Nation: Holiday Eve Disasters

A plane crash and a dormitory fire stun two campuses

Students across the country last week were preparing to put aside their books and head home for the holidays. But the festive mood at two colleges was abruptly snapped by fiery disasters.

> The Purple Aces were the pride and passion of Evansville, Ind. Home games were often sold out. Season tickets to the best seats were so hard to come by that diehard fans fought over them in divorce settlements, and for good reason. The University of Evansville basketball team won five national small-college championships for the southern Indiana university and this year moved up into the National Collegiate Athletic Association's prestigious Division I. Evansville hired big-time Coach Bobby Watson from Oral Roberts University, recruited some hot-shooting freshmen and revived an old mascot: a cartoon riverboat gambler holding a winning poker hand of four aces. In spite of a record of one win and three losses, spirits were high as the team boarded a chartered DC-3 for the 70-min. hop to Nashville and a game against Middle Tennessee State University.

Flight 216 lifted off the runway into the rainy, foggy night and then banked left. Exactly one minute later, the plane thudded to the ground and burst into flames. The bodies of all 29 persons aboard were strewn like jackstraws around the twisted fuselage. They included 14 members of the Purple Aces, Coach Watson, the assistant director of athletics and two student managers.

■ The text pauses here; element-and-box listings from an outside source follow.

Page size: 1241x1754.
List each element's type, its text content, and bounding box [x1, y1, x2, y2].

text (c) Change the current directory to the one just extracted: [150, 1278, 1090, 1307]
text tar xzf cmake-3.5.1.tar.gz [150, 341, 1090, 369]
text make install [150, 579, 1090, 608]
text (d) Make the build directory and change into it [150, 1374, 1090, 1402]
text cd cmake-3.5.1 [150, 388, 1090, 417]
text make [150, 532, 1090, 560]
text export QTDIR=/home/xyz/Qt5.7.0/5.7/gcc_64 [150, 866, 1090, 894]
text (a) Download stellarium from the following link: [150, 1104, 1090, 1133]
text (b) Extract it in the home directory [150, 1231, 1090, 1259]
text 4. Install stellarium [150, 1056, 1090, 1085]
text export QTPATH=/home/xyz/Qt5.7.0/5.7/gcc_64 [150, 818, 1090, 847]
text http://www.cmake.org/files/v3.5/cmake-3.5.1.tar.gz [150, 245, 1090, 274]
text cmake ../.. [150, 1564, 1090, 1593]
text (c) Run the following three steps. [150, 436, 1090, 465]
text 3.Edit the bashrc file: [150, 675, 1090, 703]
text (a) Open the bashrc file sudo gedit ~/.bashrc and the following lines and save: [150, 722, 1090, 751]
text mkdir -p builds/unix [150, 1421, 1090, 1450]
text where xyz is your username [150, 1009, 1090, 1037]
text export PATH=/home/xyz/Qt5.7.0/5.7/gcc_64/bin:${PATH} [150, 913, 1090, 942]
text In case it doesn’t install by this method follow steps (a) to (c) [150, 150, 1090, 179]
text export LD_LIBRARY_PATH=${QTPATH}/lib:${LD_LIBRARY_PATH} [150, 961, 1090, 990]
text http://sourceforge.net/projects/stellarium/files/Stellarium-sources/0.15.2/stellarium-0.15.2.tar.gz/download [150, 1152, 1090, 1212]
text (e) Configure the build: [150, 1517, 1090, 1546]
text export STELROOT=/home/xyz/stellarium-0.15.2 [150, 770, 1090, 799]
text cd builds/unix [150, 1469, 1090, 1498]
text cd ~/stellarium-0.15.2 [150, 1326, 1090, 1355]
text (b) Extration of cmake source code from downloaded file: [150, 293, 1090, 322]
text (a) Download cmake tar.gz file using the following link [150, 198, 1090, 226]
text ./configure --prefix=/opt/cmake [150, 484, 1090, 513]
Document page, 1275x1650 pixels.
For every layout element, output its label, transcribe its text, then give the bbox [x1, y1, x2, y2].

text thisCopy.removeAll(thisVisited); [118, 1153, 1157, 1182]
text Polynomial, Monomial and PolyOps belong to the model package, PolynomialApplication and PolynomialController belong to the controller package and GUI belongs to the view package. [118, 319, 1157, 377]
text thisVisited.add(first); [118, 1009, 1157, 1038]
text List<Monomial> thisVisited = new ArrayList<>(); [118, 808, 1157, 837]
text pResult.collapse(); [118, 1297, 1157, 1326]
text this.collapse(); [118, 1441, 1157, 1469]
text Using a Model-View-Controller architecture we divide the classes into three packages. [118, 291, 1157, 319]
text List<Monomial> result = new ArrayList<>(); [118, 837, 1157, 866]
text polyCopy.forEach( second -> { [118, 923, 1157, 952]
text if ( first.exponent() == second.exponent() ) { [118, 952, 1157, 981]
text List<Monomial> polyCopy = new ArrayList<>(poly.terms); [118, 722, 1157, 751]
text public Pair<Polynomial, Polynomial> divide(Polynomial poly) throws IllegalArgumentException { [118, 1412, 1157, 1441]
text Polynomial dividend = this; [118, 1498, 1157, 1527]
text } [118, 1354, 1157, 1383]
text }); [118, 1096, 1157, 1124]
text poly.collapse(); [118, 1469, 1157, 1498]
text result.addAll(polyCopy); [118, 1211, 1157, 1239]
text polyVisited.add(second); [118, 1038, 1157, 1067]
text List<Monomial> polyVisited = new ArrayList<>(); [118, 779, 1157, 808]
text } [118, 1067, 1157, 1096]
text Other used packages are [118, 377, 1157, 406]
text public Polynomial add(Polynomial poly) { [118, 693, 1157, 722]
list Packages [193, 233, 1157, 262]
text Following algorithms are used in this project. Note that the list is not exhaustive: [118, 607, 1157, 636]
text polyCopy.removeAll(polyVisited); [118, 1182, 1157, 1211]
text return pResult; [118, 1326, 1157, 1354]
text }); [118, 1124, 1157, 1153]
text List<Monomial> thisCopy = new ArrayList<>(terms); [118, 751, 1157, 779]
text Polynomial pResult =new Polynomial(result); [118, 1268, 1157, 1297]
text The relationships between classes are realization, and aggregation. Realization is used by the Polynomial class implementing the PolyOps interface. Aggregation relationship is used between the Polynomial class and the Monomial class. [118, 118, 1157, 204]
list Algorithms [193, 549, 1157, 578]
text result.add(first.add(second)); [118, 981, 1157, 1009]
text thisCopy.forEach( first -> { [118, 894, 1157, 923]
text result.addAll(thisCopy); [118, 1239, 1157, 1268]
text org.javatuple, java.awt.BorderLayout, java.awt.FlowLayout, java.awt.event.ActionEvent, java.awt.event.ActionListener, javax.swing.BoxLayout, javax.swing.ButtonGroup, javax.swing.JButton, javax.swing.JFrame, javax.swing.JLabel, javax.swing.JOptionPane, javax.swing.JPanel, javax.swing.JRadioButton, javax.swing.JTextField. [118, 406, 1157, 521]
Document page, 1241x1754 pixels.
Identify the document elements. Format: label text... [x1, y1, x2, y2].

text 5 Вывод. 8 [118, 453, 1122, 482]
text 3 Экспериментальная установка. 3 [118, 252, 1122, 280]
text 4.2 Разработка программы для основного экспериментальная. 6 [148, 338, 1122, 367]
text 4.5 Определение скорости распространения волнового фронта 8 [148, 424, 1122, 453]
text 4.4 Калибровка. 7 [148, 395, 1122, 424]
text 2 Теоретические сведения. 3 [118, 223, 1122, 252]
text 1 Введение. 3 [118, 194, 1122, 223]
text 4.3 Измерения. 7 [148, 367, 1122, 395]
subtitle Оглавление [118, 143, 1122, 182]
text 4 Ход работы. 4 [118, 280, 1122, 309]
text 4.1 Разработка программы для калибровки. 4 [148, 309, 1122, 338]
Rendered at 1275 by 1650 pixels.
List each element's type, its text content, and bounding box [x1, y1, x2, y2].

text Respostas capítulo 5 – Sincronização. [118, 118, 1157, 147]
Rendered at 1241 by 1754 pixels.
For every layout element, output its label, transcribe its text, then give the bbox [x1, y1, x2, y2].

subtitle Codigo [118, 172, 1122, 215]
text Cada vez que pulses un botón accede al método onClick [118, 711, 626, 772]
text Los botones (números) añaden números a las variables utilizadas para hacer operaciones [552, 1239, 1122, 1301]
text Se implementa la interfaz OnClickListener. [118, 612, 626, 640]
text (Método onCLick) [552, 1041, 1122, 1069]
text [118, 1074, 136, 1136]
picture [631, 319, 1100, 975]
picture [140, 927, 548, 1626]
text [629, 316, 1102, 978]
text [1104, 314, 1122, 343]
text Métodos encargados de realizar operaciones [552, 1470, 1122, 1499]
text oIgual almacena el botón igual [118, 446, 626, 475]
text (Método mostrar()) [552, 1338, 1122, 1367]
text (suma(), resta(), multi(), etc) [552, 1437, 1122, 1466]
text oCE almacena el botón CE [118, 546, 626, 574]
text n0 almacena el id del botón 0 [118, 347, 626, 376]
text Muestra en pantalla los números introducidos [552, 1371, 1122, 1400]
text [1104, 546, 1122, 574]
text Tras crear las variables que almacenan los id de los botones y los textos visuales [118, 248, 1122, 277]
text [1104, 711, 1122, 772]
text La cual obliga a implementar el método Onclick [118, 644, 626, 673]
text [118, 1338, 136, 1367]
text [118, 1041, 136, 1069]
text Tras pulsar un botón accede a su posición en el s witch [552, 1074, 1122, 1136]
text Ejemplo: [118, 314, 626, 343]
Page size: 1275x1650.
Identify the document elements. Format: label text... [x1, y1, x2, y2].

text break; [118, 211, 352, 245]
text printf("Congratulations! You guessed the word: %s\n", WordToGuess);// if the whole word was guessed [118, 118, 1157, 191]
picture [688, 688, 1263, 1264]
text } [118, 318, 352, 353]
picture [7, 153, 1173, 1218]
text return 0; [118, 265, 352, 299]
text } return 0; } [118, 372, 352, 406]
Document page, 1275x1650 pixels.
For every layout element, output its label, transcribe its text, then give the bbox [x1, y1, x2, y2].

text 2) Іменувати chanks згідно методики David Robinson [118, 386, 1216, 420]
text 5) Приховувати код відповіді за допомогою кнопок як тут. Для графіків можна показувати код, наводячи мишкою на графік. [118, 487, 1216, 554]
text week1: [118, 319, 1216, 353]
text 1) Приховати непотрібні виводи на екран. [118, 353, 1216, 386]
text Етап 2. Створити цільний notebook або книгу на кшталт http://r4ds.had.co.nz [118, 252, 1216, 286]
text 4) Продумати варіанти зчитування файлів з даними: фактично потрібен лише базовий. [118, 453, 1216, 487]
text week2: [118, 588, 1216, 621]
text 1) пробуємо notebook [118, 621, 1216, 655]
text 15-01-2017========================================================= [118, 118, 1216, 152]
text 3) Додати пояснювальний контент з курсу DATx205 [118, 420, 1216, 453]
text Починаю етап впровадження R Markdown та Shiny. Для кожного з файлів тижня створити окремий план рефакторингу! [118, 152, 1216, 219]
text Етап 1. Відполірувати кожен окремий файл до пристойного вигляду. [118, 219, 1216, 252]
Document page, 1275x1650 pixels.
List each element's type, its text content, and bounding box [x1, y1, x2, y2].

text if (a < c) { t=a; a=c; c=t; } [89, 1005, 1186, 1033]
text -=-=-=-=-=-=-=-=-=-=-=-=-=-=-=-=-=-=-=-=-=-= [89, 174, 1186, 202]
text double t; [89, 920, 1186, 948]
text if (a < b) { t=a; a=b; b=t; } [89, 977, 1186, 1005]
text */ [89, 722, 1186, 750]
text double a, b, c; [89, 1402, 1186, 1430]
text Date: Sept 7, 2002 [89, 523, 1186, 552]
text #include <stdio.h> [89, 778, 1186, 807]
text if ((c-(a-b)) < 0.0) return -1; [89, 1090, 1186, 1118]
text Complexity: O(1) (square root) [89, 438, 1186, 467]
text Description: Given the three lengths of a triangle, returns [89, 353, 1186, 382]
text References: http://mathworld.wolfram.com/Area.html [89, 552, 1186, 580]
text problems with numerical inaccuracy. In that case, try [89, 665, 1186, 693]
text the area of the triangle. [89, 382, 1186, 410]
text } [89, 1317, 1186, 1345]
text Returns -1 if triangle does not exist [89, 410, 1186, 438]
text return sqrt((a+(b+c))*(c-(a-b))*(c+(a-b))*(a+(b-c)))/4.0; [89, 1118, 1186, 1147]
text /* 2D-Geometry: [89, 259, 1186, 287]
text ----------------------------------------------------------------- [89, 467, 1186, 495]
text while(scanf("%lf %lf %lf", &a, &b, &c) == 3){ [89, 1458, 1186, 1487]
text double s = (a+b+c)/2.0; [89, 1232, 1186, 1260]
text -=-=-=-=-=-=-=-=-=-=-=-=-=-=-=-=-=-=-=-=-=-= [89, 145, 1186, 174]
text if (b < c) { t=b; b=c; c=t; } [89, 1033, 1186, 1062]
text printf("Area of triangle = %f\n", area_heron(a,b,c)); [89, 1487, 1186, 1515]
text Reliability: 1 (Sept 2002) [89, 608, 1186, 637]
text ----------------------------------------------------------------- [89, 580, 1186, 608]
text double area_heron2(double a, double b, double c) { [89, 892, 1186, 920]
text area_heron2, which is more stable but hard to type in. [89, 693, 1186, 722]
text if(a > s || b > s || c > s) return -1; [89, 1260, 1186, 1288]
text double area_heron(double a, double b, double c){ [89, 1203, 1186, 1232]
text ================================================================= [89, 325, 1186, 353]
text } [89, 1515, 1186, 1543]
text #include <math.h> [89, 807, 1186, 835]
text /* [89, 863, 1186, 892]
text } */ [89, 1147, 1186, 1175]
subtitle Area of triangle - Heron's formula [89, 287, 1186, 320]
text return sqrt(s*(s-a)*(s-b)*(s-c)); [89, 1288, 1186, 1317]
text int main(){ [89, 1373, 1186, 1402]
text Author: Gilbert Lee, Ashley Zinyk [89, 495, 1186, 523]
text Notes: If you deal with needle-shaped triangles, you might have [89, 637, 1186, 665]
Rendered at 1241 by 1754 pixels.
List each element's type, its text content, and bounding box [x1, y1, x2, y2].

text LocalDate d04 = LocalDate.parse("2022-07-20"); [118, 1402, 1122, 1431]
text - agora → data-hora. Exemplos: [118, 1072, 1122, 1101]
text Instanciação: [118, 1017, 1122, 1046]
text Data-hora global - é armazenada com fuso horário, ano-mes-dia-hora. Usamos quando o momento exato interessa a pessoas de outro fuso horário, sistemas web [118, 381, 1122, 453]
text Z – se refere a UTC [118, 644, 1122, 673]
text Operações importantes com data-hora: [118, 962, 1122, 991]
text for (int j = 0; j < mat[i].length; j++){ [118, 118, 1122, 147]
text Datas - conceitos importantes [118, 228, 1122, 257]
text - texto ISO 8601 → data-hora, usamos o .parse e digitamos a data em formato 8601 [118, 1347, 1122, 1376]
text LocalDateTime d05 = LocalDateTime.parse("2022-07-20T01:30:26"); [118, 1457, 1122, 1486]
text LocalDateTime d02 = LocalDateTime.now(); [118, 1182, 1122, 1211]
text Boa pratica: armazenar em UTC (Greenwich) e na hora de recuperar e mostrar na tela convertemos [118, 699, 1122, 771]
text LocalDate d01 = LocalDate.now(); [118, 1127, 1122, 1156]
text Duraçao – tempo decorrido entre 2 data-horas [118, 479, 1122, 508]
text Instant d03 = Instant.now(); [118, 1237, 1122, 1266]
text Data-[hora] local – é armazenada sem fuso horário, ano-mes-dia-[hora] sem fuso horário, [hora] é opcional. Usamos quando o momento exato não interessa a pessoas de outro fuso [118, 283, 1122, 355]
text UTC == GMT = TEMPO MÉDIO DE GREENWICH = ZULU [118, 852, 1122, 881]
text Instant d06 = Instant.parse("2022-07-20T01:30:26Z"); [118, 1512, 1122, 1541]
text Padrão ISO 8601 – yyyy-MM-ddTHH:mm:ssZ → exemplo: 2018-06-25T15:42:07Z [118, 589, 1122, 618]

Investigators for the National Transportation Safety Board immediately began trying to piece together what had happened to Flight 216. Two possibilities: engine failure or improperly stored baggage that threw the plane out of balance.

The crash was the sixth in which members of a U.S. athletic team traveling as a group were killed and the second in which an entire team was wiped out. The first was in 1961, when all 18 members of the U.S. figure-skating team perished in the crash of a chartered jet in Belgium. Federal regulations require charter pilots to pass stiff medical and flying tests and hold small charter firms to almost the same strict maintenance requirements met by big commercial carriers. The DC-3 in last week's crash was almost 30 years old but, according to officials at the safety board, appeared to have been kept in good condition by its owner, National Jet Service Inc. of Indianapolis.

After the disaster, the victims' bodies were put in rubber bags, removed from the crash site aboard a railroad boxcar and brought back to Evansville. Next morning some 1,500 students crammed into the university chapel for eulogies and prayers. On Sunday fans paid their last respects to the team at a memorial service in Roberts Stadium. The rest of the basketball season has been canceled. Said Junior Rory Hennings, 20, a close friend of four players who died: "I hadn't gotten to see them play this year because I was working the night of the only home game. Now I'm never going to see them play again."